With the next hit the door fell open and he stumbled into the room.  “Fuck it, Mom, why do you have to be such a bitch?  I just want to talk to you.”  He pulled a knife from his back pocket. 

She fired and he fell.  She saw the stain on his chest and watched it grow.  She stood slowly, the gun still poised.  “Tallie and Rusty?  Did you do it?” she demanded.

He tried to lean up on his elbow, but couldn’t.  He lay back and smiled.  “Of course.”

She watched his eyes, they seemed to darken, no longer blue but almost purple, and his pupils grew longer. 

“The run-a-way and the prostitutes?”

“Yes,” he laughed, smiled, and coughed up blood. 

“Why?” she screamed, grabbing her hair and sobbing, the gun against her head.

“Because it’s what I do and you let me.”  He laughed again, blood coloring his teeth and cheeks.  “You knew and you let me do it.”  

“No more,” she said softly and pulled the gun away from her head.  “No more,” she whispered and fired. 

She sat with him until she was sure he wasn’t breathing.  And then she waited a little longer. 

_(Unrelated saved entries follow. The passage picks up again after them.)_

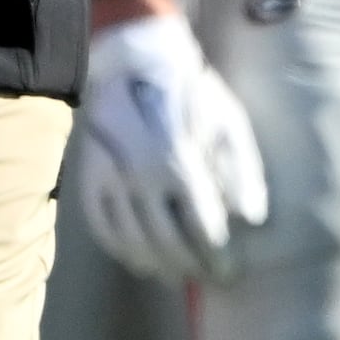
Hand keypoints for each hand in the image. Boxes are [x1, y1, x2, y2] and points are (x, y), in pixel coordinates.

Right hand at [70, 10, 268, 284]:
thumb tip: (251, 219)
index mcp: (180, 163)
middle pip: (167, 243)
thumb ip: (242, 170)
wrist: (133, 61)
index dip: (219, 257)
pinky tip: (140, 260)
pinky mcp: (88, 177)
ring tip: (177, 275)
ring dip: (158, 266)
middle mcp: (141, 177)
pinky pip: (102, 227)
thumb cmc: (191, 93)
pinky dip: (121, 251)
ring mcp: (109, 179)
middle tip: (208, 279)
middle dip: (192, 267)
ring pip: (132, 242)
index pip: (203, 229)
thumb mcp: (228, 122)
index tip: (230, 273)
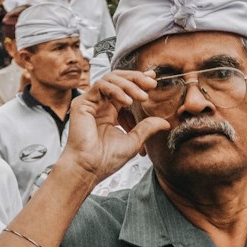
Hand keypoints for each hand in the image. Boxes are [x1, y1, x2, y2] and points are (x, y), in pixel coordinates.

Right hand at [58, 71, 169, 185]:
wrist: (89, 168)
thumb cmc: (106, 159)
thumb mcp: (134, 141)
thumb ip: (147, 128)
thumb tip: (165, 123)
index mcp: (110, 113)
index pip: (124, 90)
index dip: (138, 82)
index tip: (153, 81)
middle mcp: (100, 105)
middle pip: (118, 80)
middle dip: (136, 79)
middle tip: (152, 84)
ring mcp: (90, 103)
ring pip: (110, 80)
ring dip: (129, 85)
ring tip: (143, 96)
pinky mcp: (82, 103)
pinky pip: (101, 86)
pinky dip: (117, 90)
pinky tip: (128, 100)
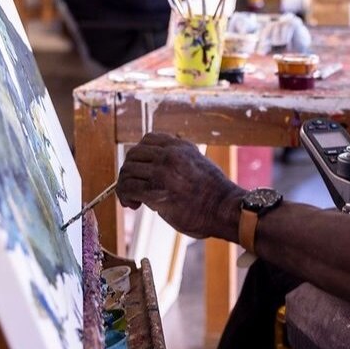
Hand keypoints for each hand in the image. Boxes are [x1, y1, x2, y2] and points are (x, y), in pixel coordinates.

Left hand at [116, 132, 245, 239]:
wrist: (224, 208)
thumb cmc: (215, 192)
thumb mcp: (200, 163)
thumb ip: (181, 160)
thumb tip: (159, 168)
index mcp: (181, 146)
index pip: (148, 140)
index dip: (139, 155)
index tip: (142, 170)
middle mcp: (170, 155)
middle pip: (133, 154)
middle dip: (129, 172)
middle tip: (133, 188)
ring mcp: (163, 172)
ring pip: (127, 171)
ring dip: (125, 186)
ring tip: (133, 200)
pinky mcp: (156, 193)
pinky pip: (129, 188)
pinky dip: (126, 197)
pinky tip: (134, 205)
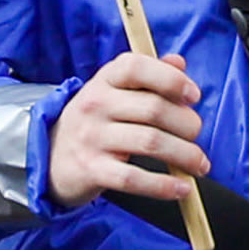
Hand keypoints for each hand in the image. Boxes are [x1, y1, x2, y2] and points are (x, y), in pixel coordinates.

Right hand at [47, 52, 207, 208]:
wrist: (49, 156)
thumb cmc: (95, 121)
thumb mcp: (113, 92)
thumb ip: (147, 75)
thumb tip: (180, 62)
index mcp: (104, 80)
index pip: (136, 67)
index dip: (170, 78)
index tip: (193, 96)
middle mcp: (95, 104)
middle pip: (153, 108)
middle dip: (187, 123)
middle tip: (196, 133)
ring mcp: (92, 138)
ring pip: (150, 143)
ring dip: (184, 155)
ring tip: (199, 164)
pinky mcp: (93, 170)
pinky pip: (134, 178)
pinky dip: (163, 185)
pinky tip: (182, 187)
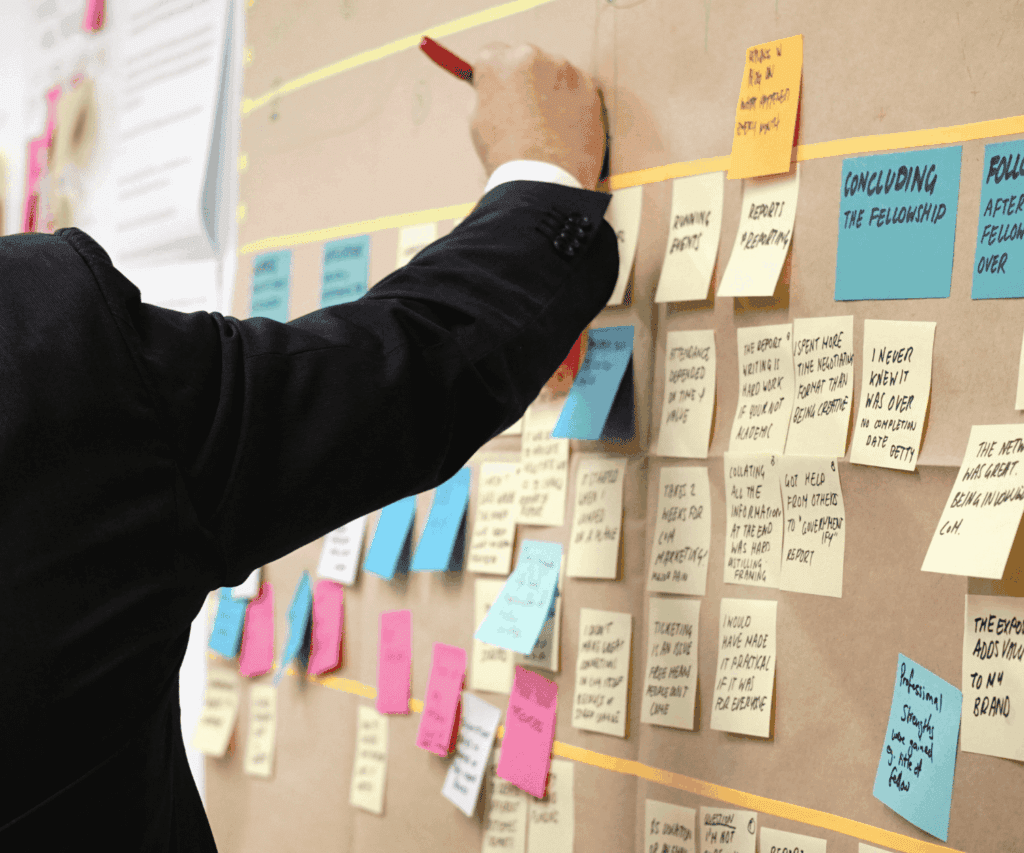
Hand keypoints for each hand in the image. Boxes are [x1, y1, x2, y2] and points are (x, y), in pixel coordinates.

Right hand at [470, 44, 606, 190]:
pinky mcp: (589, 87)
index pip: (493, 53)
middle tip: (525, 115)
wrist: (544, 181)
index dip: (497, 76)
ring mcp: (564, 70)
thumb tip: (493, 90)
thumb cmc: (506, 158)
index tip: (502, 90)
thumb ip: (486, 96)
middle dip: (526, 81)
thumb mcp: (478, 123)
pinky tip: (564, 131)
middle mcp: (532, 55)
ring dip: (551, 92)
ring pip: (555, 74)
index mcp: (498, 62)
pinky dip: (573, 105)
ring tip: (546, 130)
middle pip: (527, 60)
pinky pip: (577, 90)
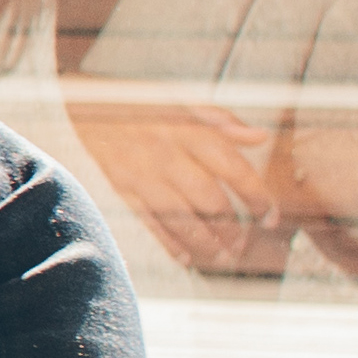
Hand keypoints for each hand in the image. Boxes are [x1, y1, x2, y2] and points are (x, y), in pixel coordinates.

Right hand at [69, 99, 276, 268]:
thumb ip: (223, 121)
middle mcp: (169, 154)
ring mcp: (144, 174)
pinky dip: (169, 243)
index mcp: (191, 131)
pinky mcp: (122, 187)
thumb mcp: (185, 102)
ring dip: (206, 242)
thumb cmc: (143, 101)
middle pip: (210, 201)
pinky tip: (187, 258)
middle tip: (244, 244)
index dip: (257, 197)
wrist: (87, 99)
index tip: (270, 216)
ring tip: (223, 256)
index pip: (234, 169)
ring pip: (182, 218)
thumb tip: (260, 138)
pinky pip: (150, 222)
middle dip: (232, 228)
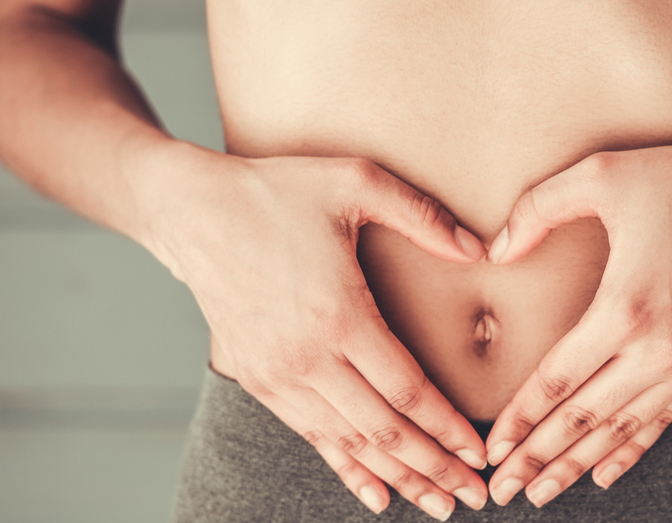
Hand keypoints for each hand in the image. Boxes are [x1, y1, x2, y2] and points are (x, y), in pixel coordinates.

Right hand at [149, 150, 490, 519]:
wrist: (191, 211)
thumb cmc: (277, 191)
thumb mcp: (354, 181)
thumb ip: (422, 214)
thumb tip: (480, 250)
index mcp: (338, 314)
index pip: (406, 390)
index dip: (447, 428)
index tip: (480, 452)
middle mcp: (307, 357)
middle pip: (383, 430)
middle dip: (434, 468)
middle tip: (475, 497)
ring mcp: (279, 374)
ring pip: (350, 443)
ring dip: (398, 477)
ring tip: (438, 503)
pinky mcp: (259, 380)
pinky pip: (311, 437)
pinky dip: (347, 469)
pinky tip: (377, 495)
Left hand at [480, 132, 671, 506]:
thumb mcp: (601, 174)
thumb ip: (537, 209)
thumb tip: (495, 250)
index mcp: (625, 308)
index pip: (558, 380)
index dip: (520, 419)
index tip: (490, 448)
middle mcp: (660, 350)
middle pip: (584, 420)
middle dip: (536, 459)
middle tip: (499, 491)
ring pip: (622, 430)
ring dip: (577, 465)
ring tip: (539, 493)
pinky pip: (663, 421)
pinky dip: (630, 451)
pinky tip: (603, 476)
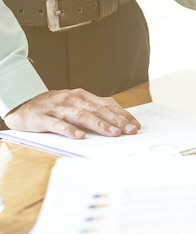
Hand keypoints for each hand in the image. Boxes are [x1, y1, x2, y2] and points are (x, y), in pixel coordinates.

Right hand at [3, 89, 140, 137]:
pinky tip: (80, 136)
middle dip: (116, 121)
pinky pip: (57, 124)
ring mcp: (57, 108)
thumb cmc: (53, 107)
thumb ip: (93, 110)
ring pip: (81, 116)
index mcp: (82, 96)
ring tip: (113, 133)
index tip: (135, 124)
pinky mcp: (42, 118)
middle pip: (97, 110)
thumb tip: (117, 121)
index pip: (106, 104)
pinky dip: (69, 130)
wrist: (20, 104)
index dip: (122, 114)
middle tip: (130, 130)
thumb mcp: (74, 104)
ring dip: (99, 125)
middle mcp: (71, 100)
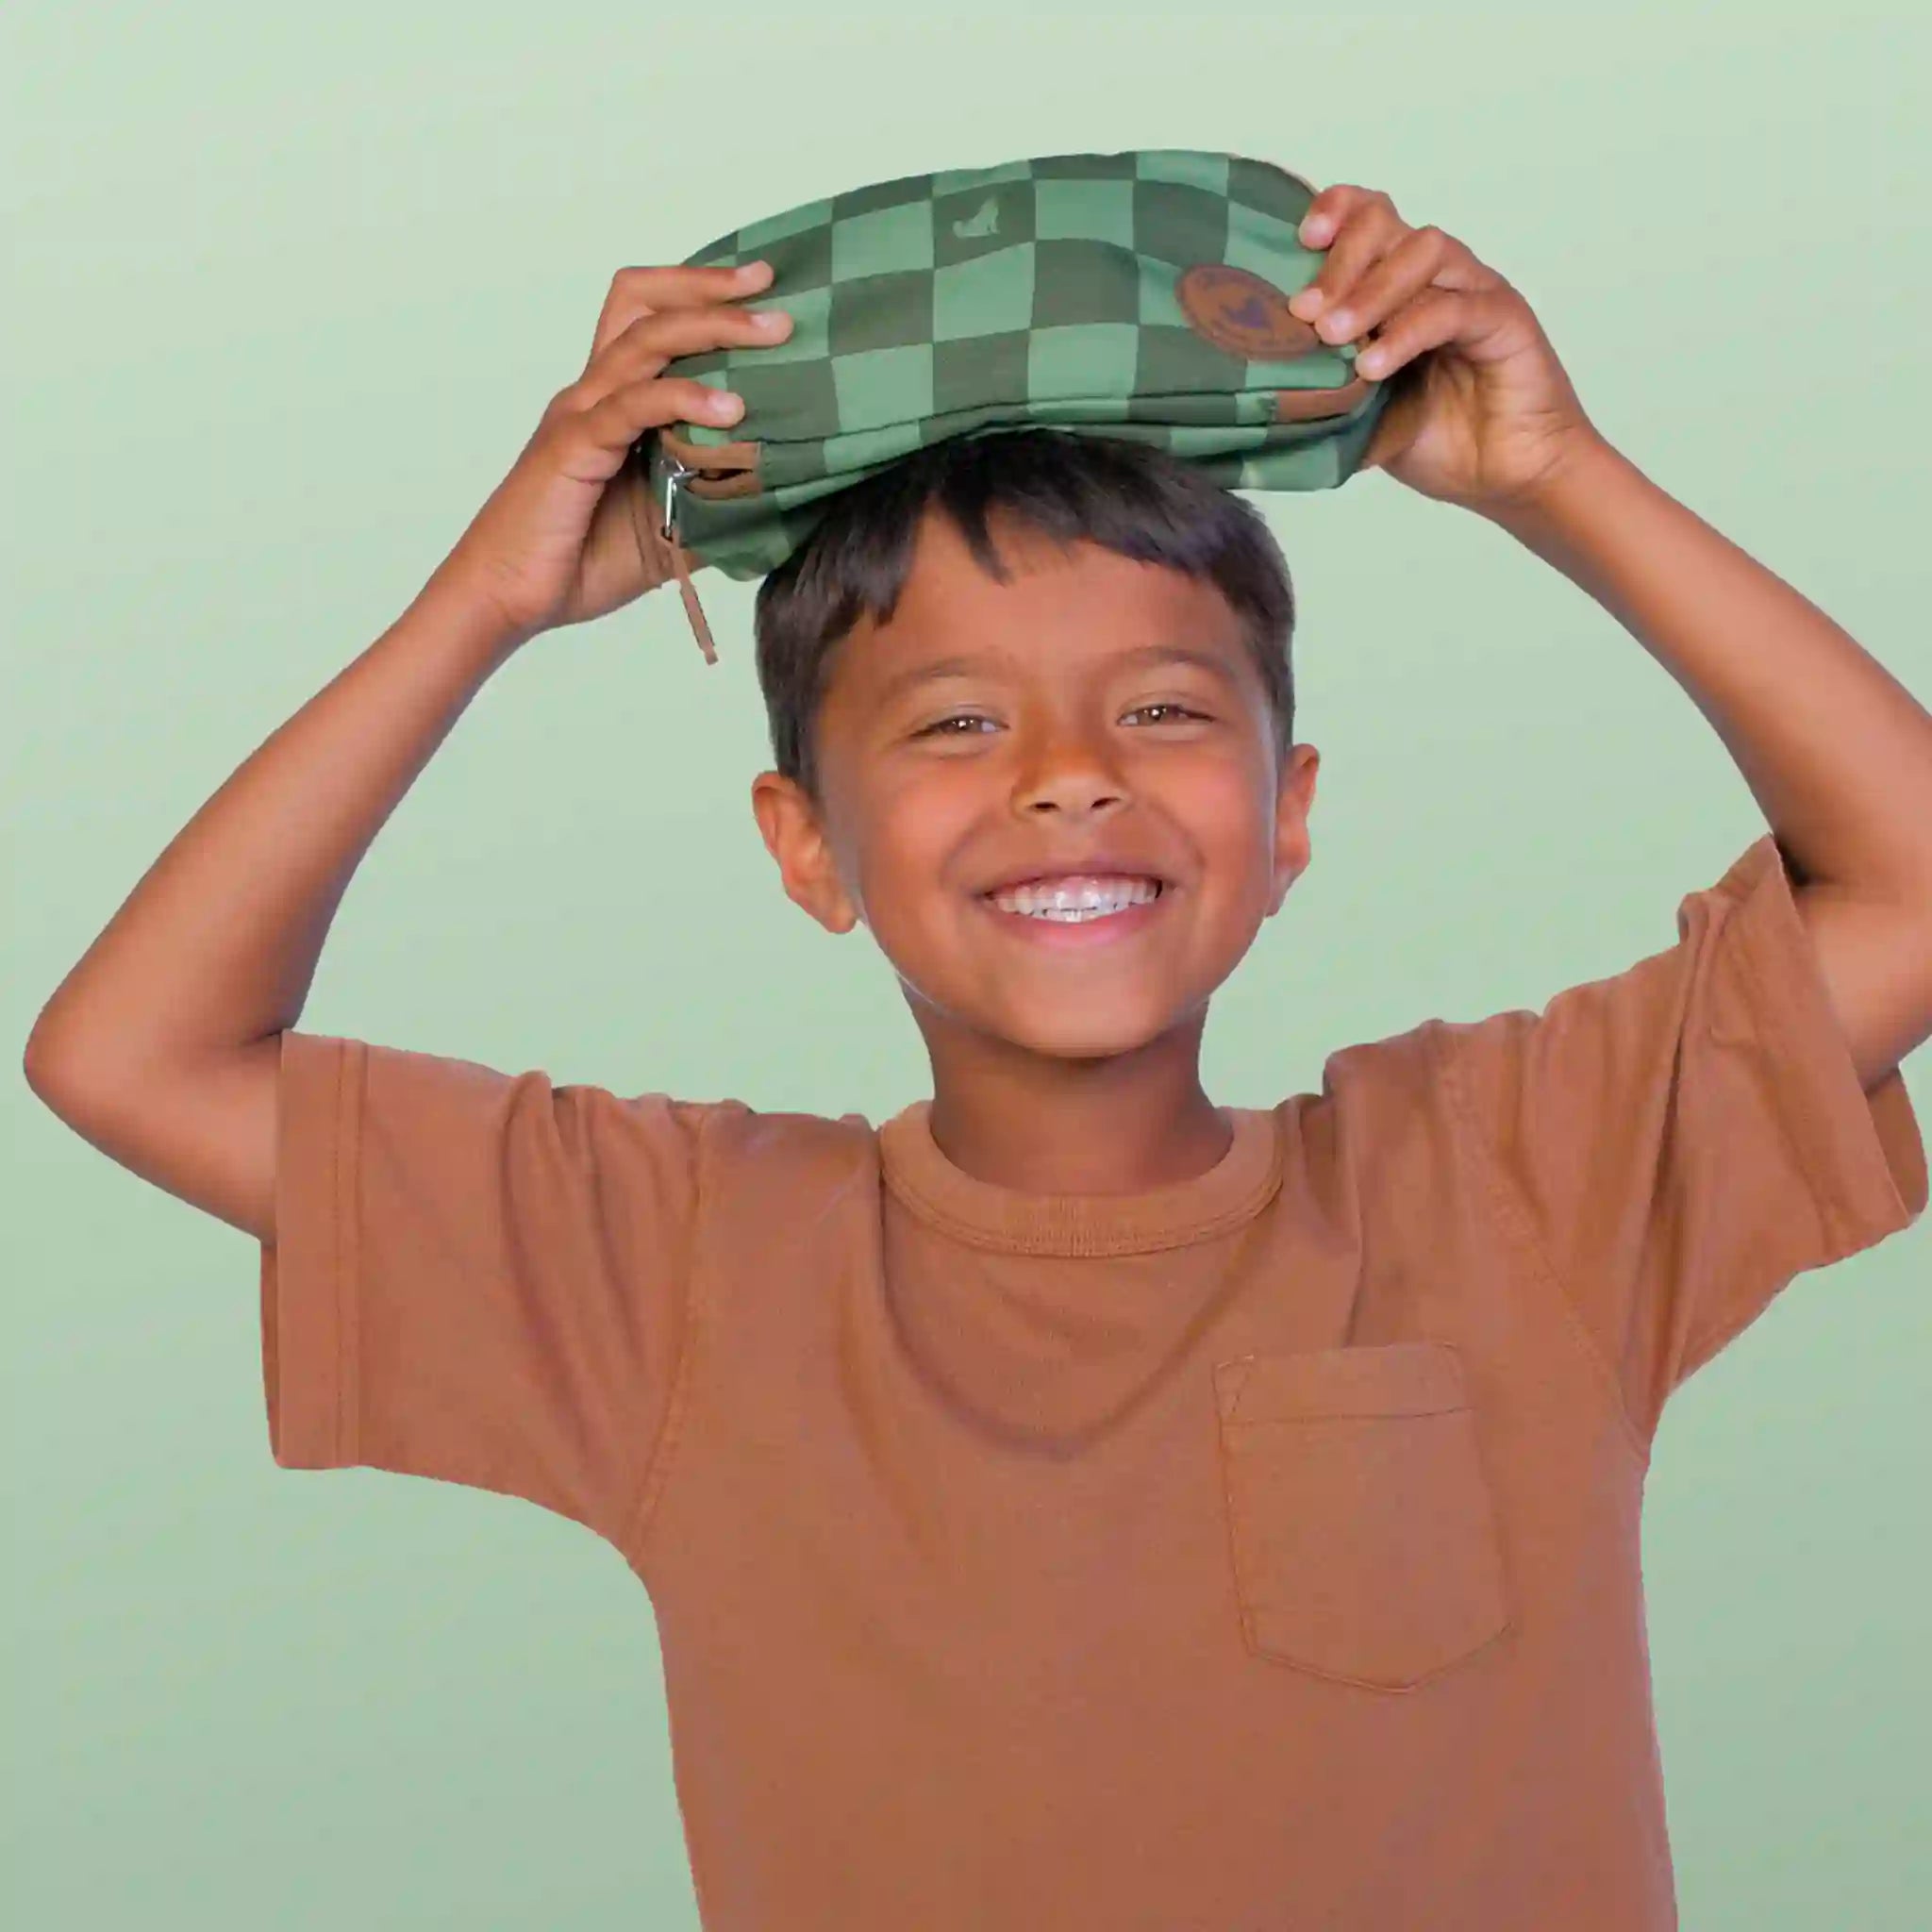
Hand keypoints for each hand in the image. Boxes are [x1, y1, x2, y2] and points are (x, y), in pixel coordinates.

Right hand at [430, 262, 793, 641]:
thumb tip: (784, 500)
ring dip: (714, 328)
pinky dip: (685, 397)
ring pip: (645, 341)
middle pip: (644, 305)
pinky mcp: (573, 446)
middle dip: (711, 287)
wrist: (508, 599)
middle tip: (771, 286)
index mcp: (612, 403)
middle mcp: (593, 393)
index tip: (762, 290)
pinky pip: (633, 405)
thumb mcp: (673, 531)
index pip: (650, 318)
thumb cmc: (582, 563)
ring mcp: (580, 415)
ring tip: (773, 332)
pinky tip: (731, 408)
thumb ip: (718, 504)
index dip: (700, 293)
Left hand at [1289, 183, 1609, 514]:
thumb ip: (1325, 388)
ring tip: (1334, 336)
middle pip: (1388, 223)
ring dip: (1370, 290)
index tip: (1297, 241)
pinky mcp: (1505, 319)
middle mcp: (1439, 276)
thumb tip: (1257, 389)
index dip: (1335, 211)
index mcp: (1402, 285)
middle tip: (1305, 310)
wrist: (1507, 478)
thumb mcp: (1363, 414)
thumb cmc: (1439, 442)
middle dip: (1339, 259)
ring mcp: (1474, 292)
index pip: (1369, 217)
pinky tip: (1374, 366)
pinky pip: (1452, 309)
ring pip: (1423, 251)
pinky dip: (1407, 332)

I’m just as guilty, she thought, as she picked up the phone.  I’m just as guilty, she thought, as she dialed.  “I killed my son.  I’m on the front porch, my arms are above my head, and I’m unarmed,” she said to the dispatcher and set the phone beside the gun on the kitchen table.  I’m just as guilty, she thought, as she saw the flashing lights pull in front of her house. 

Julian raised her arms in surrender.